The size of a drone isn’t a trivial matter, and it has a huge effect on the drone’s capabilities and flight characteristics. A large drone is more stable and can carry a higher payload, but requires more powerful motors and larger batteries — a principle that often results in a compounding cycle. Smaller drones are more agile and require less power, but easily become unstable in even mild wind currents. That makes it very difficult to fly small drones outdoors. But new electronic whiskers developed by researchers from the University of Queensland in Brisbane, Australia could help drones detect and respond to minute changes in air pressure.

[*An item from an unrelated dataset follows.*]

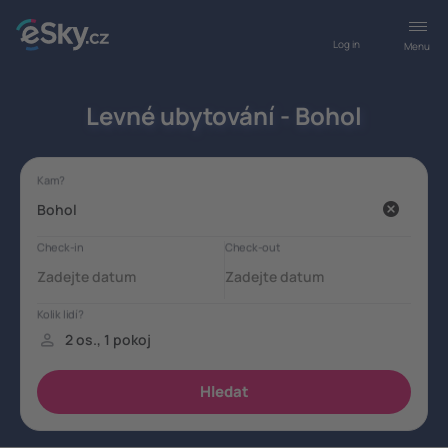
Log in
Menu
Levné ubytování - Bohol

Animals can use their whiskers to detect both physical contact and the flow of fluid (air or water) around them. A cat, for instance, can determine if it will fit through a tight space based on the contact on its whiskers. A seal can tell if a tasty fish is next to its mouth by sensing the change in fluid flow around its whiskers. That same concept is being applied to small drones with the fabrication of inexpensive whiskers. Each whisker is made from ABS plastic that is melted and then drawn out to form a thin fiber. That is then attached to 3D-printed load plate that is mounted on an array of very sensitive force sensors. If a whisker moves just a tiny bit, it can be detected.
This system is lightweight and cheap to fabricate, making it ideal for small drones. Because the whiskers are so sensitive, they can detect the air pressure change that occurs near a wall. If the drone is moving slowly enough, it can alter its course before a collision. If a collision is unavoidable, it can attempt to reduce the damage by turning off its motors. The electronic whiskers could also be helpful in overcoming wind in order to maintain stable flight outdoors. The whiskers would be able to detect a gust of wind as soon as it starts, and ideally compensate before the wind becomes strong enough to begin pushing the drone into unstable flight.